REQUIRED ACTION: For this exercise, print all of the data exactly as given.

Extracted data entries
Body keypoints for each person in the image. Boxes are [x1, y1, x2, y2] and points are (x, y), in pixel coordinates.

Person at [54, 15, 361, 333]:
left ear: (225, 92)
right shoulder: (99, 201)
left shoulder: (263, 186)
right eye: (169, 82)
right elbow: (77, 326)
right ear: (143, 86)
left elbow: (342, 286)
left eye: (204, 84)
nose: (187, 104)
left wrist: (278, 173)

SOLUTION TO THE EXERCISE:
Body keypoints for each person in the image. Boxes are [x1, y1, x2, y2] and points are (x, y), in pixel coordinates.

Person at [54, 15, 361, 333]:
left ear: (225, 92)
right shoulder: (99, 201)
left shoulder: (263, 186)
right eye: (169, 82)
right elbow: (77, 326)
right ear: (143, 86)
left elbow: (342, 286)
left eye: (204, 84)
nose: (187, 104)
left wrist: (278, 173)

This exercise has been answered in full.